Epiloog: een herinnering die blijft trillen
Wat dit concert uitzonderlijk maakte, was niet enkel de kwaliteit van uitvoering, maar de overtuiging waarmee gespeeld werd. Niet het “hoe” overheerste, maar het “waarom”. Wat hier klonk, was een getuigenis: dat muziek, in de handen van jonge mensen met open oren en harten, méér kan zijn dan klank. Dat zij een taal is die bruggen slaat waar woorden tekortschieten.
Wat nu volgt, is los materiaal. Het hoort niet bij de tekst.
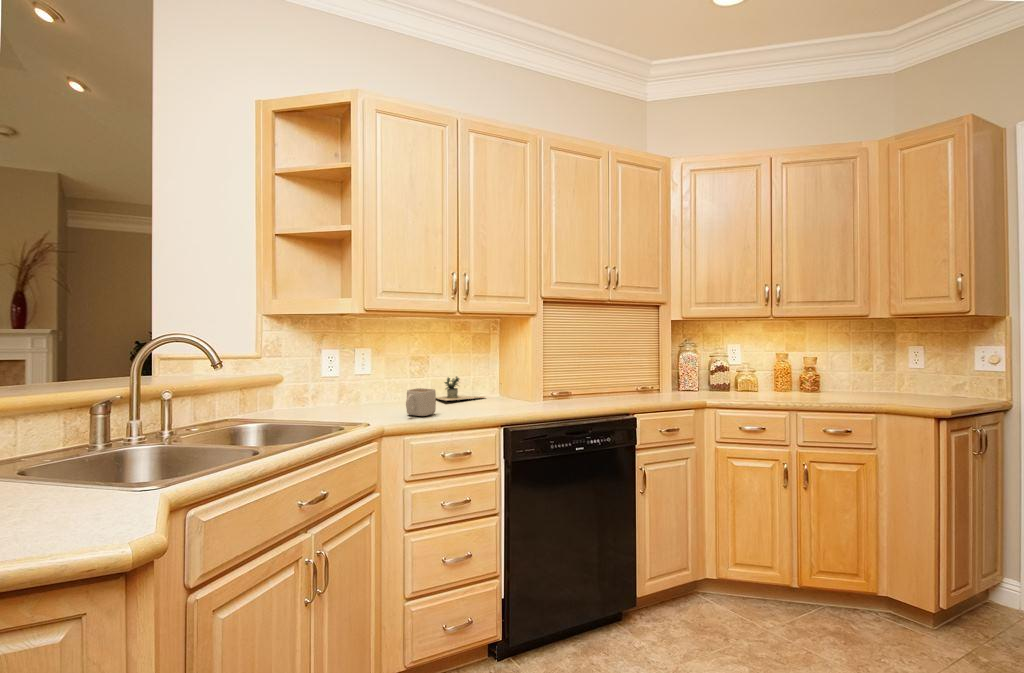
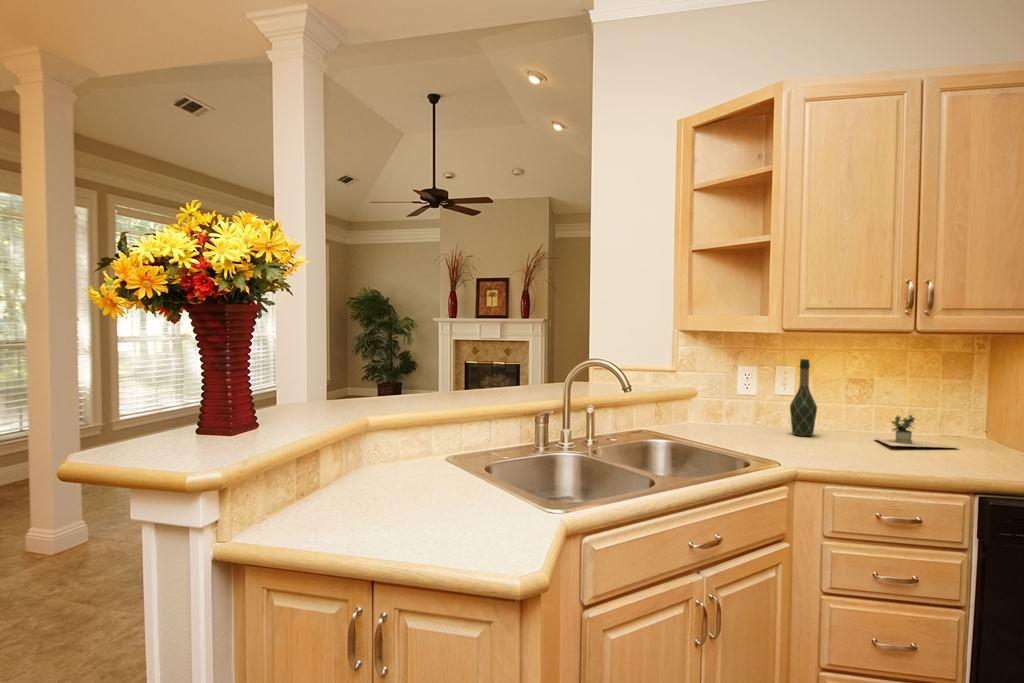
wine bottle: none [370,336,391,402] -> present [790,359,817,436]
mug: present [406,388,436,416] -> none [829,427,872,462]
De SommerMusikAkademie Schloss Hundisburg bewees zich als meer dan een opleiding: als een atelier van hoop. Een broedplaats van menselijkheid in klank. Een plek waar luisteren belangrijker is dan spreken, en waar verbondenheid geen ideaal is, maar een oefening – in toon, in stilte, in aanwezigheid. En ergens – onder het gewelf van de Johanniskirche, tussen steen en lucht – blijft iets hangen. Een trilling. Een herinnering. Onzichtbaar, maar voelbaar. Als belofte. Als licht.